### [Source]
- - -

Limbourg (; German and Dutch: Limburg; ) or Limbourg-sur-Vesdre is a city and municipality of Wallonia located in the province of Liège, Belgium.

On 1 January 2008, Limbourg had a total population of 5,680. The total area is 24.63 km² which gives a population density of 231 inhabitants per km². 

The municipality consists of the following districts: Bilstain, Goé, and Limbourg.

The lower part of the town, along the Vesdre, is called Dolhain.

Etymology and history 

The second part of the name Limbourg is from burg meaning a fortified town, which is common in many parts of Europe where Germanic languages are spoken or have been spoken historically (see Germanic placename etymology). Concerning the first part of the name, there are various theories. One is lint meaning "dragon". Another is that it refers back to the Roman-era limes, situated at boundaries of the Empire. It may also have been related to the material lim or lime. Jean-Louis Kupper has proposed that the fort was named by its founder Frederick after Limburg Abbey in Germany, which in his lifetime had important connection to his imperial patrons and the Abbey of Stavelot, for which he was advowee.

- - -

### [Data provided]

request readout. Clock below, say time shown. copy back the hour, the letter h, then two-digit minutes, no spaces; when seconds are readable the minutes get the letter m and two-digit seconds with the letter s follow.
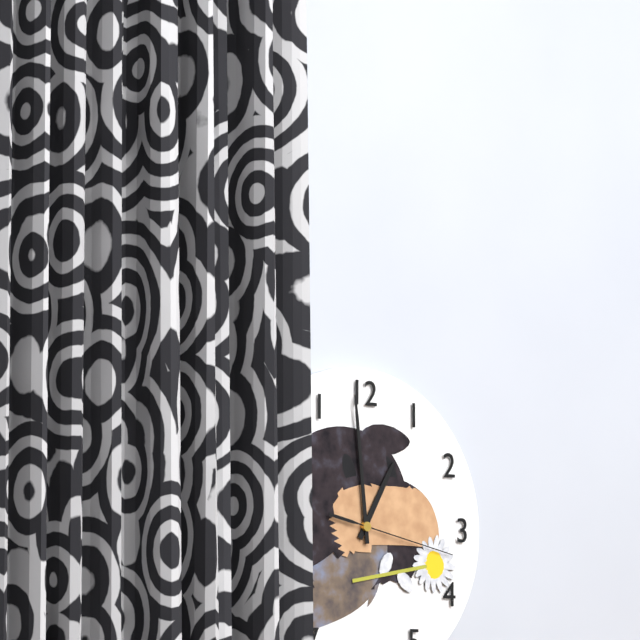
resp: 12h59m17s
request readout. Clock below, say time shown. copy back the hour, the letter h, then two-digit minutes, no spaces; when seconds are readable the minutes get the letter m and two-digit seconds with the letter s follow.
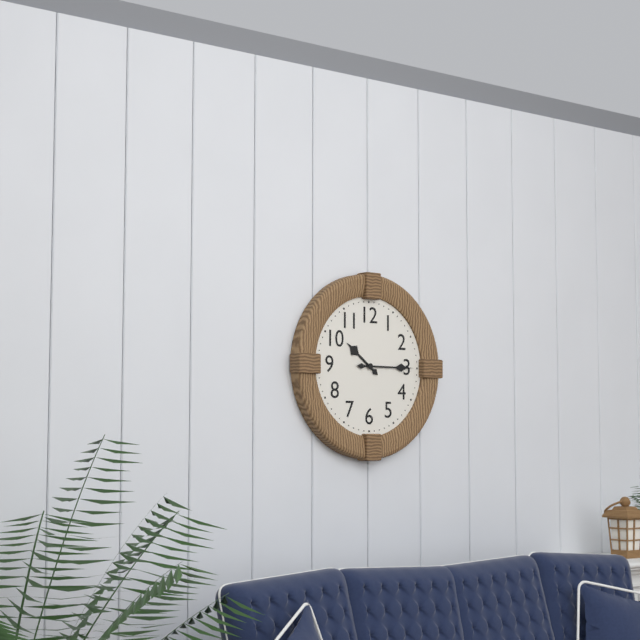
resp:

- - -

### [The task]
Reproduce the part of the Limbourg passage between "The municipality consists" and "he was advowee.", inclusive.

### [Result]
The municipality consists of the following districts: Bilstain, Goé, and Limbourg.

The lower part of the town, along the Vesdre, is called Dolhain.

Etymology and history 

The second part of the name Limbourg is from burg meaning a fortified town, which is common in many parts of Europe where Germanic languages are spoken or have been spoken historically (see Germanic placename etymology). Concerning the first part of the name, there are various theories. One is lint meaning "dragon". Another is that it refers back to the Roman-era limes, situated at boundaries of the Empire. It may also have been related to the material lim or lime. Jean-Louis Kupper has proposed that the fort was named by its founder Frederick after Limburg Abbey in Germany, which in his lifetime had important connection to his imperial patrons and the Abbey of Stavelot, for which he was advowee.